» **Direction a**
In the passage on the two storms, swap "Ike" for "Hurricane Ike" and give the part from "Two storms were" to "the repercussions linger." with that change.

» **Document section**

::::::::::

Feds active over the weekend, but no bailouts and the market has something of a bad day.
Two storms were bearing down on the US at the end of last week: Ike and Lehmann. Both of them hit hard causing immediate damage. Both of them left problems that will take a lot more time to sort out.
Ike slammed Texas with 100+ mph winds, pushing wind and water that caused billions in immediate damage. After it left the extent of the damage is staggering. Just as with Louisiana, Mississippi, Florida, etc., after the storms leave the repercussions linger.
Monday the second storm hit the US as LEH filed for bankruptcy. We went into the weekend knowing LEH had to find a suitor or get one of those federal golden tickets that FNM and FRE or even BSC got in order to survive. Things looked promising with BAC at the table and Paulson/Bernanke working the weekend once more. Last time the Treasury and Fed collaborated over the weekend there was a massive bailout and the market rallied . . . that day. This time that didn't happen. MER intervened and called BAC. BAC coveted MER and they had a deal by Saturday. LEH asked for federal help. This time the door was slammed in the face of the hopeful borrower/takeout candidate. Seems the federal black box of who is allowed to survive and who has to die figured LEH wasn't worth it. No problem with that in theory as there are real issues just what the feds should be doing here, but no one knows just what the decision process is as to who gets the golden parachute and who gets the shaft.

::::::::::

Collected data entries
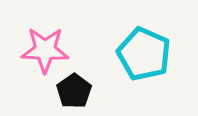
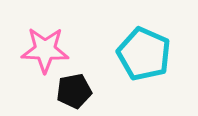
black pentagon: rotated 24 degrees clockwise
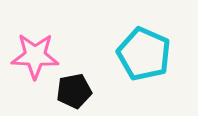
pink star: moved 10 px left, 6 px down
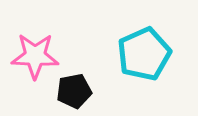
cyan pentagon: rotated 24 degrees clockwise
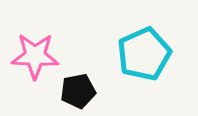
black pentagon: moved 4 px right
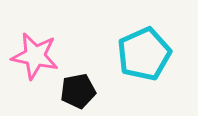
pink star: rotated 9 degrees clockwise
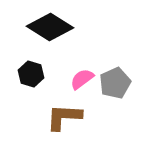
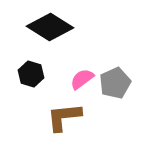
brown L-shape: rotated 9 degrees counterclockwise
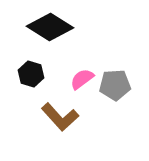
gray pentagon: moved 2 px down; rotated 20 degrees clockwise
brown L-shape: moved 4 px left; rotated 126 degrees counterclockwise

::::::::::

» **Direction b**
Write out the lines of the records from the line with "pink star: moved 10 px left, 6 px down" through the last line of the records, both included. Leave the pictures out of your answer.

» **Worked solution a**
Two storms were bearing down on the US at the end of last week: Hurricane Ike and Lehmann. Both of them hit hard causing immediate damage. Both of them left problems that will take a lot more time to sort out.
Hurricane Ike slammed Texas with 100+ mph winds, pushing wind and water that caused billions in immediate damage. After it left the extent of the damage is staggering. Just as with Louisiana, Mississippi, Florida, etc., after the storms leave the repercussions linger.

» **Worked solution b**
pink star: moved 10 px left, 6 px down
cyan pentagon: rotated 24 degrees clockwise
black pentagon: moved 4 px right
pink star: rotated 9 degrees clockwise
brown L-shape: rotated 9 degrees counterclockwise
gray pentagon: moved 2 px down; rotated 20 degrees clockwise
brown L-shape: moved 4 px left; rotated 126 degrees counterclockwise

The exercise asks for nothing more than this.